To start with, I think your layering here is pretty nice. Adding an object does make managing the state a bit clearer. get_record_stream() is complex enough that it probably should have started out as an object interface rather than just a simple generator. Oh well.

In short, I think we have a race condition because of how LRUSizeCache (or just LRUCache) interacts with _get_blocks() being in arbitrary ordering. And we need a different caching algorithm that can ensure requested blocks are never flushed from the cache before they are no longer needed.


The comment here is no longer correct:
+        for read_memo in read_memos:
+            try:
+                yield cached[read_memo]
+            except KeyError:
+                # read the group
+                zdata = raw_records.next()
+                # decompress - whole thing - this is not a bug, as it
+                # permits caching.

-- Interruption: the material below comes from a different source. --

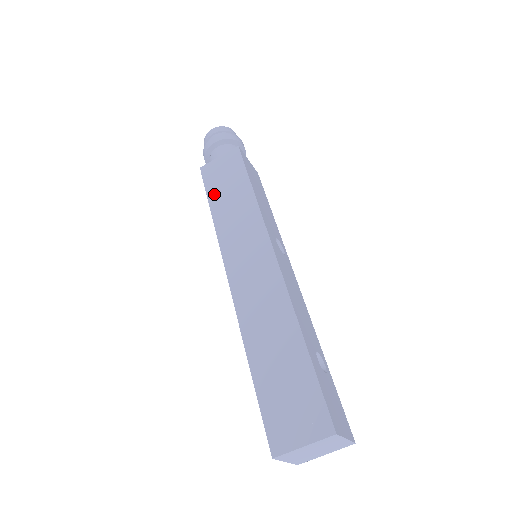
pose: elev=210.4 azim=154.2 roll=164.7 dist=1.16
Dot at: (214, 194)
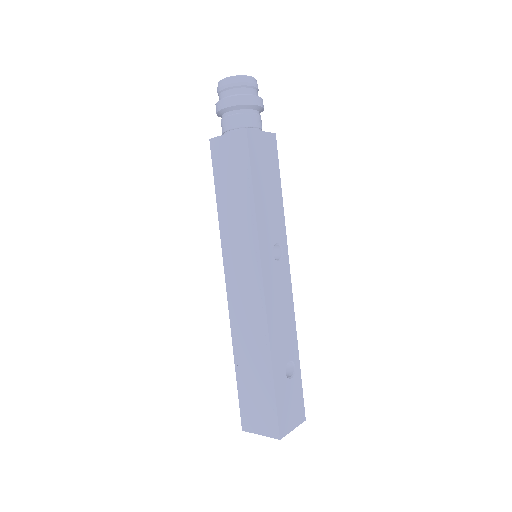
Dot at: (220, 185)
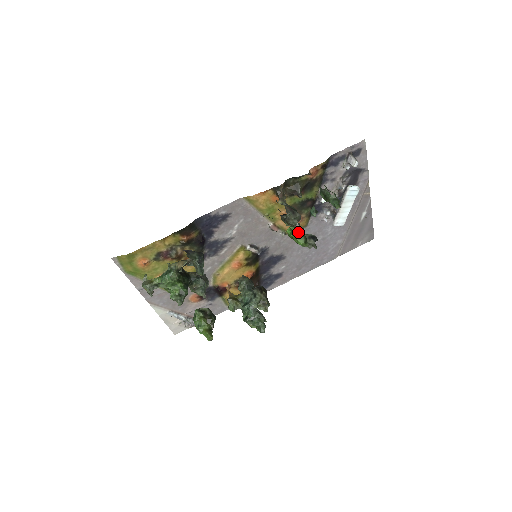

We might want to store the partially
+                # decompresed group and decompress object, so that recent
+                # texts are not penalised by big groups.
+                block = GroupCompressBlock.from_bytes(zdata)
+                self._group_cache[read_memo] = block
+                cached[read_memo] = block
+                yield block

^- We are caching the 'block' and not the raw content anymore. And the block may only partially evaluate the compressed content.

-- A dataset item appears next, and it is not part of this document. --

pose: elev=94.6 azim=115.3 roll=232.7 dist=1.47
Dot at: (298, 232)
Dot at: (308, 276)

However, I'm more concerned that in this loop:
+        for read_memo in read_memos:
+            if read_memo in cached:
+                # Don't fetch what we already have
+                continue
+            if read_memo in not_cached_seen:
+                # Don't try to fetch the same data twice
+                continue
+            not_cached.append(read_memo)
+            not_cached_seen.add(read_memo)
+        raw_records = self._access.get_raw_records(not_cached)
+        for read_memo in read_memos:
+            try:
+                yield cached[read_memo]
+            except KeyError:
+                # read the group
+                zdata = raw_records.next()
+                # decompress - whole thing - this is not a bug, as it
+                # permits caching. We might want to store the partially
+                # decompresed group and decompress object, so that recent
+                # texts are not penalised by big groups.
+                block = GroupCompressBlock.from_bytes(zdata)
+                self._group_cache[read_memo] = block
+                cached[read_memo] = block
+                yield block

^- There is an assumption that raw_records is in the exact ordering of 'read_memos'.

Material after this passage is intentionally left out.